Text zum Lesen:
Schon zu Zeiten von Bundesgesundheitsministerin Ulla Schmidt (SPD) hatte der Pflegebeirat, ein beim Ministerium angesiedeltes Expertengremium, umfangreiche Vorschläge zu einer neuen Einstufung der Pflegebedürftigkeit gemacht. Die Bundesregierung wies unlängst in einer Antwort auf eine große Anfrage der Linken auf diese „bestehenden Ansätze“ als Grundlage der Debatte hin. Jedoch müsse man eine Neuregelung hinsichtlich ihrer finanziellen Auswirkungen auf die Pflegeversicherung „überprüfen“. Die Reformvorschläge sehen vor, statt bisher drei Pflegestufen künftig fünf „Bedarfsgrade“ einzurichten. Nicht mehr so sehr der „Umfang des Hilfebedarfs“, sondern der „Grad der Beeinträchtigung der Selbstständigkeit“ soll bewertet werden, hieß es im „Umsetzungsbericht“ zur Reform. Menschen mit Demenz sollen stärker berücksichtigt werden.

Entnommenes Material:

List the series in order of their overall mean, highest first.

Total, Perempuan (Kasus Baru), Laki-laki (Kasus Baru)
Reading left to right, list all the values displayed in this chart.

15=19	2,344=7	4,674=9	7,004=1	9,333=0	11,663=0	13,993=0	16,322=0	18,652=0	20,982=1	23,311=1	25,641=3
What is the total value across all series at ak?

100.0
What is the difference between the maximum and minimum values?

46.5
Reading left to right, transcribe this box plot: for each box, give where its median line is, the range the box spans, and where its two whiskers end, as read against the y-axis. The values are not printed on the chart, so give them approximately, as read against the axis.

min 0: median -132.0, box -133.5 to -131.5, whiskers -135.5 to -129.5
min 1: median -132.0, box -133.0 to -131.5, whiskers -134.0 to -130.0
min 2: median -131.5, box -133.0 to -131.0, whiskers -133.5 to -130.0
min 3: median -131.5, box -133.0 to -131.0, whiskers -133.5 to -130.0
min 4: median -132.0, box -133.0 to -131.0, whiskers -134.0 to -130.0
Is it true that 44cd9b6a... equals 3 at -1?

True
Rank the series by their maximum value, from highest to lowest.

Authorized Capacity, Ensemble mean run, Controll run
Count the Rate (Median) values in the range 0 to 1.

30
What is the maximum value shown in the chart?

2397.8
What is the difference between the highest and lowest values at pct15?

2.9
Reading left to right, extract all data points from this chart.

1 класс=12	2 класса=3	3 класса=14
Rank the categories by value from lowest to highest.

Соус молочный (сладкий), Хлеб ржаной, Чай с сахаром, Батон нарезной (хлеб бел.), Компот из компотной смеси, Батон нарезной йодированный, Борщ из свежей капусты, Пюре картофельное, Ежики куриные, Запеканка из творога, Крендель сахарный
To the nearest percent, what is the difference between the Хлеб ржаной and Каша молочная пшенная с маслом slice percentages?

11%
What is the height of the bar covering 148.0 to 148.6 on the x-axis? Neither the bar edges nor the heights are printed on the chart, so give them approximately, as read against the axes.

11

Angaben zur Aufgabe: Schreibe einen Teil aus dem Text zur Pflegereform wortgetreu ab. Beginne bei den Worten „Schon zu Zeiten“ und höre nach „stärker berücksichtigt werden.“ auf. Das Material stammt aus einer anderen Quelle als der Text zur Pflegereform.

Antwort zur Aufgabe:
Schon zu Zeiten von Bundesgesundheitsministerin Ulla Schmidt (SPD) hatte der Pflegebeirat, ein beim Ministerium angesiedeltes Expertengremium, umfangreiche Vorschläge zu einer neuen Einstufung der Pflegebedürftigkeit gemacht. Die Bundesregierung wies unlängst in einer Antwort auf eine große Anfrage der Linken auf diese „bestehenden Ansätze“ als Grundlage der Debatte hin. Jedoch müsse man eine Neuregelung hinsichtlich ihrer finanziellen Auswirkungen auf die Pflegeversicherung „überprüfen“. Die Reformvorschläge sehen vor, statt bisher drei Pflegestufen künftig fünf „Bedarfsgrade“ einzurichten. Nicht mehr so sehr der „Umfang des Hilfebedarfs“, sondern der „Grad der Beeinträchtigung der Selbstständigkeit“ soll bewertet werden, hieß es im „Umsetzungsbericht“ zur Reform. Menschen mit Demenz sollen stärker berücksichtigt werden.